Your objective
From the flashlight discussion, pull out the passage from "At least my" to "has been deleted." word for word.

Selected excerpt
+-------+
I think those are only differences.

Does anyone know the copper plate thickness of the FC11 and FC12?

I asked Hank for dual channel driver and copper board because I was going to reflow emitters anyway. He said it’s too different. I wonder what else was changed.

At least my single channel and dual channel KR4’s seem identical. I have also bought dual channel driver and 2 channel pcb from him separately for my projects, so I don’t know why he didn’t sell them to you.

Maybe you misunderstood each other because I had no problem when making weird requests to him.

Edit : I should have quoted, the comment I was replying to has been deleted.

Sorry about that deletion. I clarified with him, I just spent $5000 HKD ($650 USD) with his wholeseller in HK too. It’s definitely not money related. Seeing the events happening around the world, I think it’s a good time to spend more money on your favourite material things before everything shuts down. Evergrande for ex.

Can somebody explain this apparent paradox? Tungsten or halogen bulb is quite inefficient in terms of converting electrical energy in to light. But ironically, none of the flashlights using them as bulbs ever worried about having huge heat sink or thermal regulation. However, all the of the high power LED bulbs need to dissipate excess heat even though for tungsten or halogen, the emitted light was just by product of the filament burning!

It’s very simple, filament bulbs are made of metal and glass and can withstand extremely high temperatures.
Leds are electronic components, diodes made of silicone, plastic and phosphor. They do not like extreme heat. They need to stay at lower temperatures to last a long time.

Maybe your asking about the heatsinks? Most all older flashlights using bulbs also used low power lead acid batteries that did not draw high amperage. They were all low amperage and relatively dim compared to led. They also didn’t have complicated electronic drivers, they typically had an on/off switch. So if they got too hot you simply turned the light off.

Modern led flashlights using lithium ion batteries can draw way higher amps (100+ watts). Older bulb style flashlights typically drew 2.5 watts. Maybe a bit higher? No where near modern flashlight wattage. Hence, the older flashlights never got very hot. There was no need for heatsinks, especially since the bulbs could easily handle their own heat.

I hope this answered your question.

Good explanation! If I want to get the same amount of lumens as the old incandescent flashlight, there is no need for heat sink then?
+-------+
Page images and extracted text:

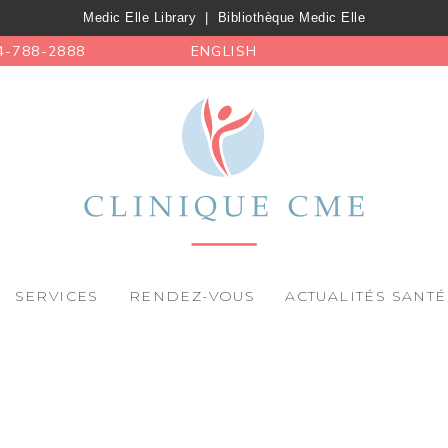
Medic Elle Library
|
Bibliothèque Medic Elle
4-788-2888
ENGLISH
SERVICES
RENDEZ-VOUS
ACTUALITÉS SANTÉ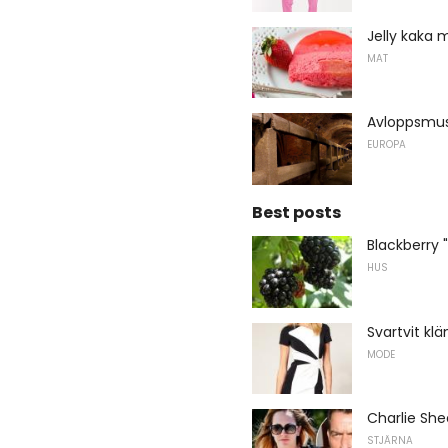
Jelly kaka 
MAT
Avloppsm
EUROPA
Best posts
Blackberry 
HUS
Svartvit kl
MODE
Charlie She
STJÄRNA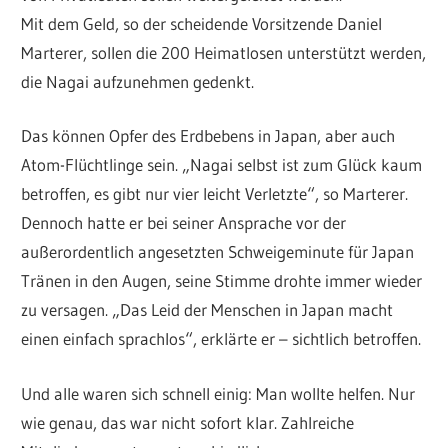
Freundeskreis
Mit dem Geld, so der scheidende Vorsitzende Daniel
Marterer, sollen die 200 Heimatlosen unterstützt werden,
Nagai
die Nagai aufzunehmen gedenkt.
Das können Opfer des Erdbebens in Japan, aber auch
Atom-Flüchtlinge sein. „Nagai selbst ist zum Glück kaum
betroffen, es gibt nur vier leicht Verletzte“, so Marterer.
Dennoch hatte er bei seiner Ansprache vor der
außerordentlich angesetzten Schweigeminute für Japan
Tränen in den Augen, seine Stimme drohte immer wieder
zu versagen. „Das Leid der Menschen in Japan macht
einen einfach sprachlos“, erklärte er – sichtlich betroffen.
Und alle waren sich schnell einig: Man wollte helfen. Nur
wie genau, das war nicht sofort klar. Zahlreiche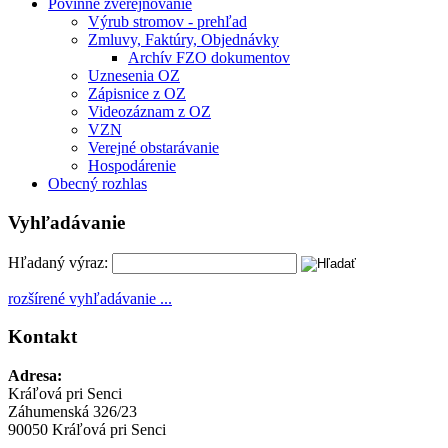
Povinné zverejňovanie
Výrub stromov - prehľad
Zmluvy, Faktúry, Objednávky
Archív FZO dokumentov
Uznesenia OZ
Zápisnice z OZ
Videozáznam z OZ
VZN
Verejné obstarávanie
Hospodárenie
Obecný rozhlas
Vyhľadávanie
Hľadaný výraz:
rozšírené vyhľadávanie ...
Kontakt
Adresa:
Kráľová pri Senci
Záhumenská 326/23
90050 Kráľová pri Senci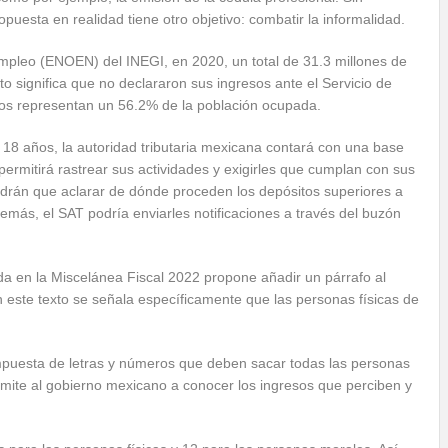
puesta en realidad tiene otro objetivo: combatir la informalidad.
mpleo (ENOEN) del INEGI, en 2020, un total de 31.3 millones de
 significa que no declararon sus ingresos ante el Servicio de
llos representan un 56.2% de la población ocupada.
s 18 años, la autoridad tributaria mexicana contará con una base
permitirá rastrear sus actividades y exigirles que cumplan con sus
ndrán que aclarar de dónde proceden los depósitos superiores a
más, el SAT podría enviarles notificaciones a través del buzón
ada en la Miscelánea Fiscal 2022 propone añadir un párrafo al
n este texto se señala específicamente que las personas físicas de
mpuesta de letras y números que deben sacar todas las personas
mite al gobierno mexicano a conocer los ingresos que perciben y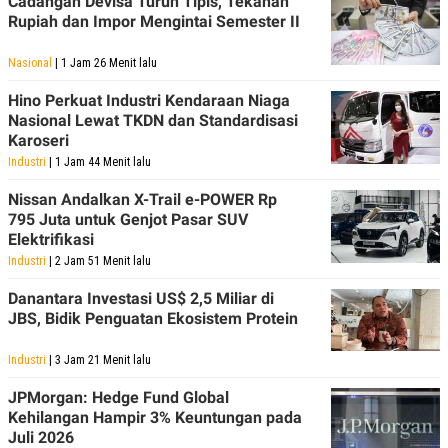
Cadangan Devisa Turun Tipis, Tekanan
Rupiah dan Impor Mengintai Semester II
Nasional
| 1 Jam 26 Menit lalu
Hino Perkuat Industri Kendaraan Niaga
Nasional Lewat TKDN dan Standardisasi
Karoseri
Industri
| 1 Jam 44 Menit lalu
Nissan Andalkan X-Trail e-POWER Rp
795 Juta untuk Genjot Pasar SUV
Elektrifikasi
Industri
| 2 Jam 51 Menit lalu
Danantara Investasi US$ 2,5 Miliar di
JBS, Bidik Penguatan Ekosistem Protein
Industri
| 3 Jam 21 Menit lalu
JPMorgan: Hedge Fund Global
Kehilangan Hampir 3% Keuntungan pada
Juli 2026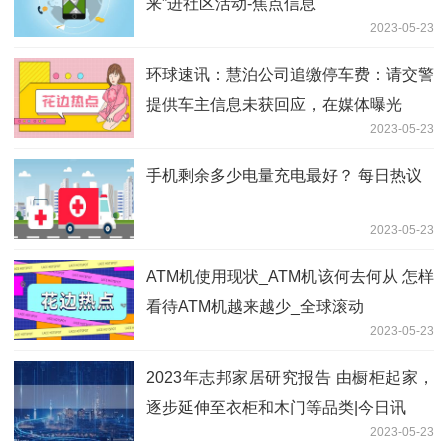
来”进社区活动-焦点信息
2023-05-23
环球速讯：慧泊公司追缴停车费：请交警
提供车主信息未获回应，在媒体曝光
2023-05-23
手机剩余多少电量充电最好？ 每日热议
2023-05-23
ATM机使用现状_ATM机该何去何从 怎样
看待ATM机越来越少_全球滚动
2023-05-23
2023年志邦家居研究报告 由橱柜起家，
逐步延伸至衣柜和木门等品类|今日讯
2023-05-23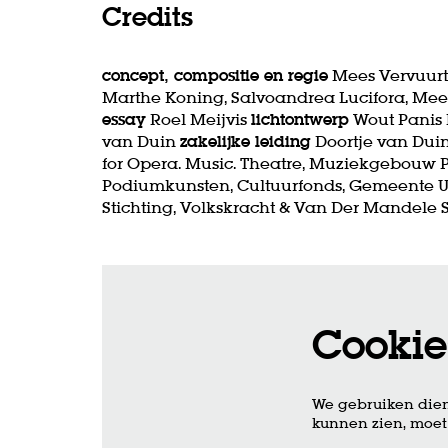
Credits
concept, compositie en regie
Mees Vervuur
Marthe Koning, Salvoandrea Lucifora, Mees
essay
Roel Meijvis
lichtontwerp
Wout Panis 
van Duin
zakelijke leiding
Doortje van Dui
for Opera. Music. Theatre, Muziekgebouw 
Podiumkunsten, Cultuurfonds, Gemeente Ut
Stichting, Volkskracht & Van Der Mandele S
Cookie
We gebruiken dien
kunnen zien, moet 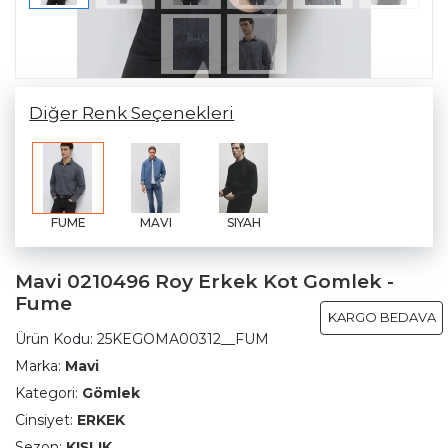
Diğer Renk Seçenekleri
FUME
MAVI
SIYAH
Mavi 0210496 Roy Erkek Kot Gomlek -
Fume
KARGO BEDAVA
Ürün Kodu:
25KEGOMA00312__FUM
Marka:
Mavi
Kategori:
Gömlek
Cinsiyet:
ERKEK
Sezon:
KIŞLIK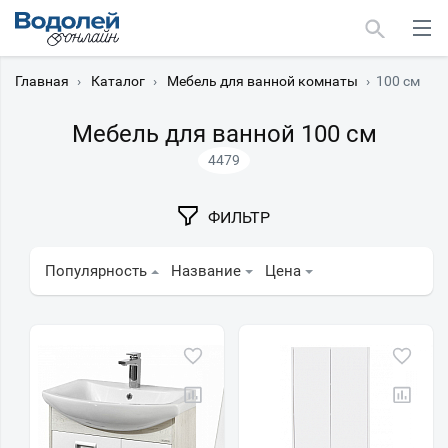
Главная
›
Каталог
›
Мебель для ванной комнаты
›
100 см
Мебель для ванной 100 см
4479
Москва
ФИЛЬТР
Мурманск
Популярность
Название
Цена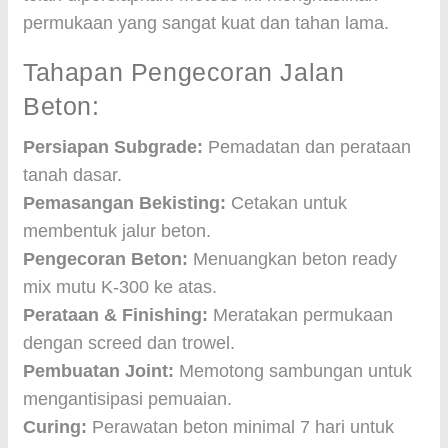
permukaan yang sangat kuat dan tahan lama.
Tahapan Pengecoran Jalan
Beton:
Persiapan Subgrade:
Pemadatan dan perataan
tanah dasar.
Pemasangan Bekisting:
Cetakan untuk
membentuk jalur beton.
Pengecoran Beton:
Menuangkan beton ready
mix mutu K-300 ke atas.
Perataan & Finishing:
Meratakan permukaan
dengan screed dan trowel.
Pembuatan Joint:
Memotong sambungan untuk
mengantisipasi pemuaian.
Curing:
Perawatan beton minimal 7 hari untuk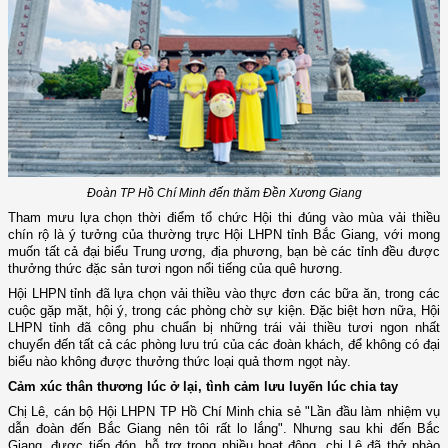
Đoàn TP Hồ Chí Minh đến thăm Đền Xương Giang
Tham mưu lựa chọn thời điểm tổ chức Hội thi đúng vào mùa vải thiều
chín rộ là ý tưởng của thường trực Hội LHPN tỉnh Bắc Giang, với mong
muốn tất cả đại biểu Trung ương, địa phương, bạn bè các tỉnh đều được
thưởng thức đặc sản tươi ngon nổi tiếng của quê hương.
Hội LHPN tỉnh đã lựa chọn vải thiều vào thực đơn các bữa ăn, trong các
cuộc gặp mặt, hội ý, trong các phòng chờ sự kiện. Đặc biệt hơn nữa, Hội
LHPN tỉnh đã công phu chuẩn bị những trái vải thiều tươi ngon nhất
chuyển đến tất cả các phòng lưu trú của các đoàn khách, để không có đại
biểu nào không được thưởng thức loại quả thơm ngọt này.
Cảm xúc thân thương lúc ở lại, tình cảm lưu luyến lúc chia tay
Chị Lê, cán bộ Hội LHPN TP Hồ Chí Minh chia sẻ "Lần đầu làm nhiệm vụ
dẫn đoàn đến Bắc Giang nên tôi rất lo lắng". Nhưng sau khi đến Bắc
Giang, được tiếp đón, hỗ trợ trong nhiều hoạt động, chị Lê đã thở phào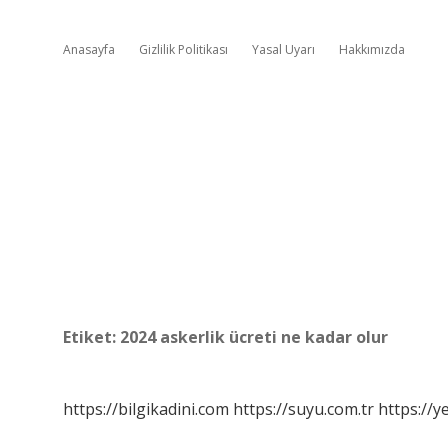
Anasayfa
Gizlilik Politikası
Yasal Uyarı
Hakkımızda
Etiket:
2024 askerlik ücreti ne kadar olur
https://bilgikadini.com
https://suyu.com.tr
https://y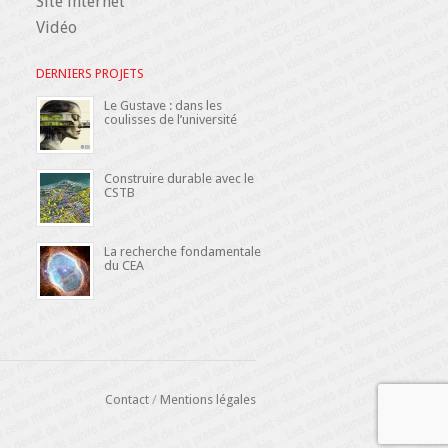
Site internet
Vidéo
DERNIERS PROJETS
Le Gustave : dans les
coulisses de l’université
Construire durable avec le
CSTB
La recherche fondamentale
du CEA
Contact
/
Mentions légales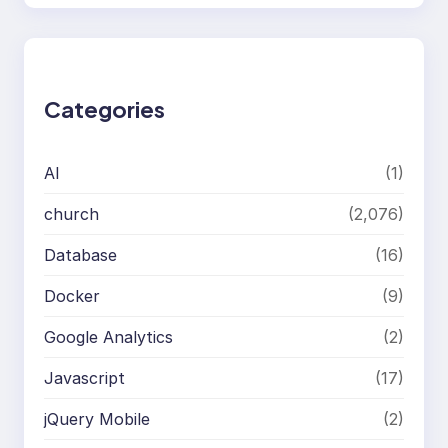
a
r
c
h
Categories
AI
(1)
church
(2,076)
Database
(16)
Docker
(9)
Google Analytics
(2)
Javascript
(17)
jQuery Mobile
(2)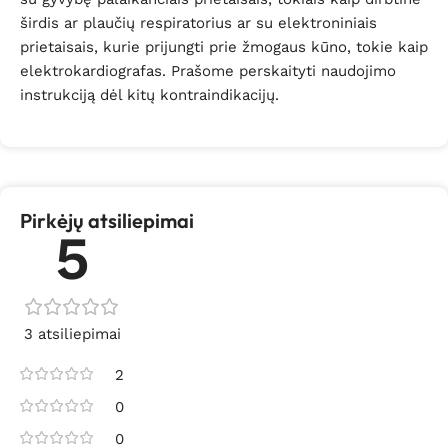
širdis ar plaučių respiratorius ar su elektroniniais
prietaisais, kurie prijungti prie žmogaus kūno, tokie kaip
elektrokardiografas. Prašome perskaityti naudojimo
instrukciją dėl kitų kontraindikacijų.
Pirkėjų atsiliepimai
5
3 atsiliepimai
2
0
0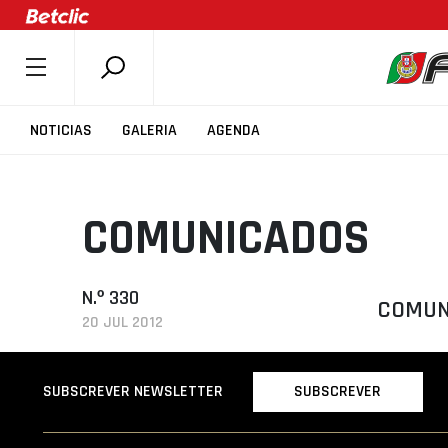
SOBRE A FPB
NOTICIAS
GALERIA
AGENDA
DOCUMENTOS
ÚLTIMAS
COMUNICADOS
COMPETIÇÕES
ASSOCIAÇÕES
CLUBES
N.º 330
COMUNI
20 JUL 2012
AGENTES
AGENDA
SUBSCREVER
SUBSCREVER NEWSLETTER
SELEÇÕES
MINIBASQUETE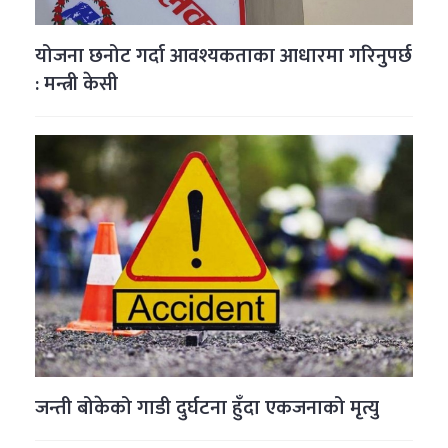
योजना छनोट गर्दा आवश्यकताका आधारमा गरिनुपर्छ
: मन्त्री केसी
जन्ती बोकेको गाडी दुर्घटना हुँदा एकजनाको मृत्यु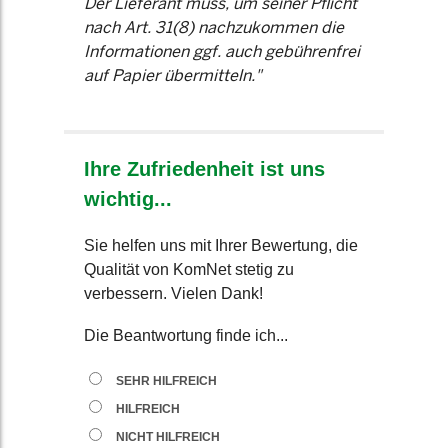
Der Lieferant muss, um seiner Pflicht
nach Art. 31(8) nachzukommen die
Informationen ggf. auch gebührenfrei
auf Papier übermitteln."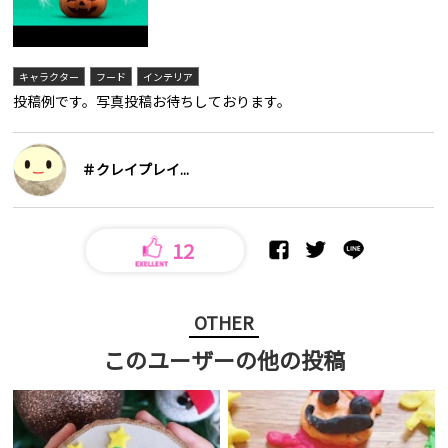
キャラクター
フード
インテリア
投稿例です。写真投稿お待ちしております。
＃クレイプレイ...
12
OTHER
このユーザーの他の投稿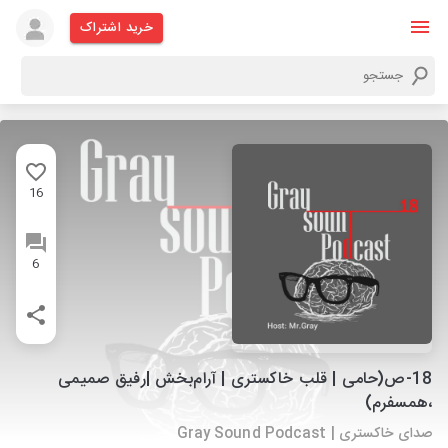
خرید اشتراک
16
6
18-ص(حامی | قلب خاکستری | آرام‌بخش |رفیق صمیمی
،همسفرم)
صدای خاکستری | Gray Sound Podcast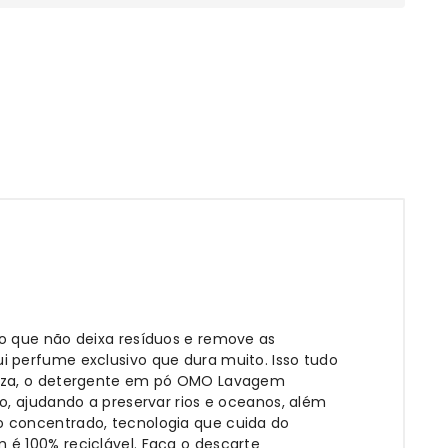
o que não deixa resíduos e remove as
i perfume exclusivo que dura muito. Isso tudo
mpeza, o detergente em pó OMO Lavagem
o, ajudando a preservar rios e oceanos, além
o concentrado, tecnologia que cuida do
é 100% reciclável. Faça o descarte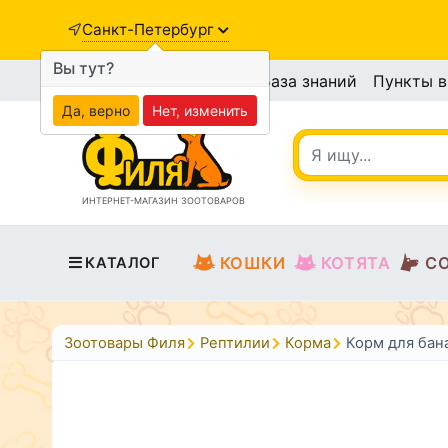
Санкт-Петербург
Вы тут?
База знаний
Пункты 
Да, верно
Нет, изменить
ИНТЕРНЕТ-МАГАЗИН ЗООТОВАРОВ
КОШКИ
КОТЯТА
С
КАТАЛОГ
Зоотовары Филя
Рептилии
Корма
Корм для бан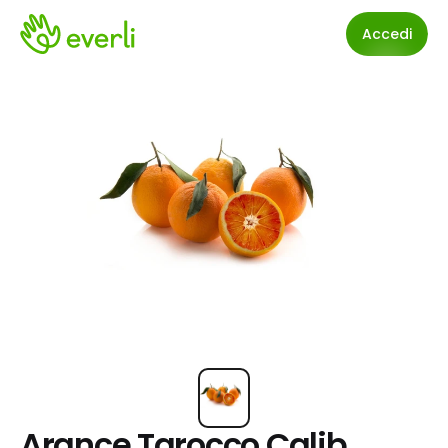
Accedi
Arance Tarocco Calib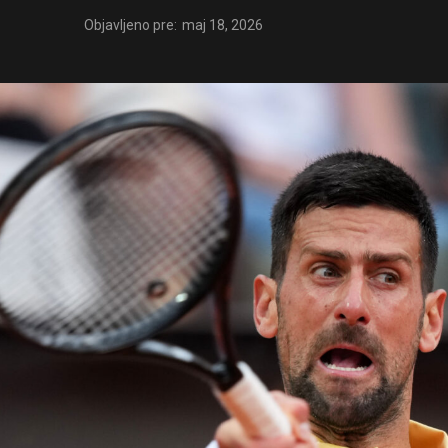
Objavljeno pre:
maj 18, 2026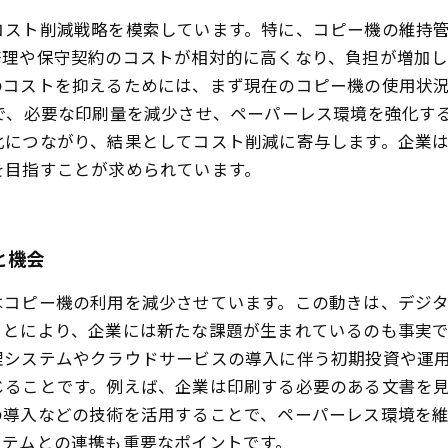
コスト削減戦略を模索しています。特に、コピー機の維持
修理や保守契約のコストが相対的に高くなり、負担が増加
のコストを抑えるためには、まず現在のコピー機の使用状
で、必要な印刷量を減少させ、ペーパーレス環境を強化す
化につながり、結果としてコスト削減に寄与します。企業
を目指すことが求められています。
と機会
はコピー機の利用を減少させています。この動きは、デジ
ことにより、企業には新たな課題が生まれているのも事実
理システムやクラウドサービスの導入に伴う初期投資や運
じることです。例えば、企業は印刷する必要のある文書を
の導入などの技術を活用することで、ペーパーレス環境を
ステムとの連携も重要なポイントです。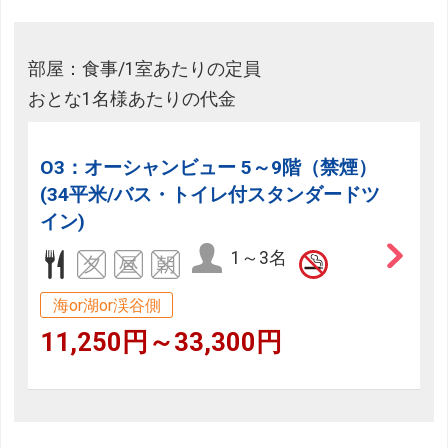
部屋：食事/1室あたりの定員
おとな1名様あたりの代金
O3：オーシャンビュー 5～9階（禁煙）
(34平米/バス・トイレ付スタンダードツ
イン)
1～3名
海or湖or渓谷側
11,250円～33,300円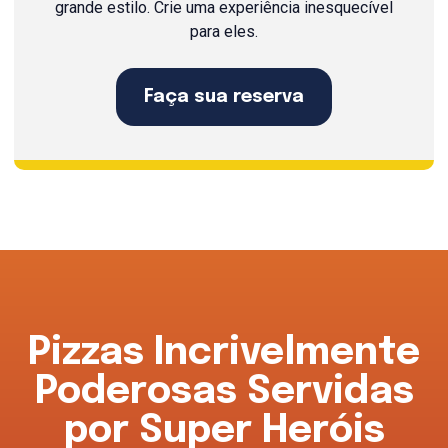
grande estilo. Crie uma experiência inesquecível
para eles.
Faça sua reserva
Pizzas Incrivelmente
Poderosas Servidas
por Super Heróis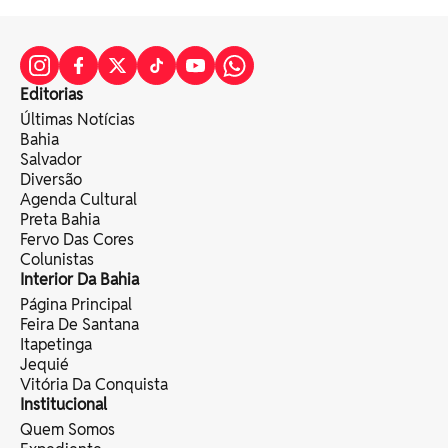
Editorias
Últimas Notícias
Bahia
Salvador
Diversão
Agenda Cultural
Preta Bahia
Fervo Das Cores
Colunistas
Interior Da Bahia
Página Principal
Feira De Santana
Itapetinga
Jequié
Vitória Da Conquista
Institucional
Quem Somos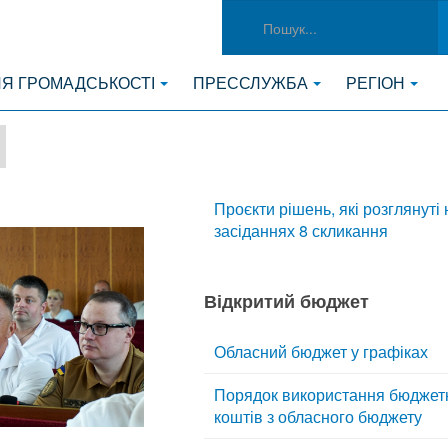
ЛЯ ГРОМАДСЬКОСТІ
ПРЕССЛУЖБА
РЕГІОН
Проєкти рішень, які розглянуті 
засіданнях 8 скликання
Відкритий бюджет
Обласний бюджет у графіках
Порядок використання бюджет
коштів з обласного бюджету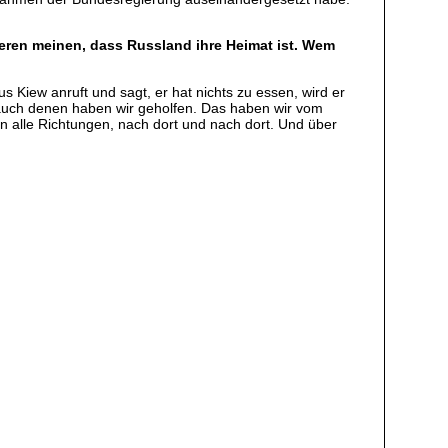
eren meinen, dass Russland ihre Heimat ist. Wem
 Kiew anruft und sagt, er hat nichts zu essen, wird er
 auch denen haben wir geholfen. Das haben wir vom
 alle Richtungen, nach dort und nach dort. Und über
+-------+
Task solution
At least my single channel and dual channel KR4’s seem identical. I have also bought dual channel driver and 2 channel pcb from him separately for my projects, so I don’t know why he didn’t sell them to you.

Maybe you misunderstood each other because I had no problem when making weird requests to him.

Edit : I should have quoted, the comment I was replying to has been deleted.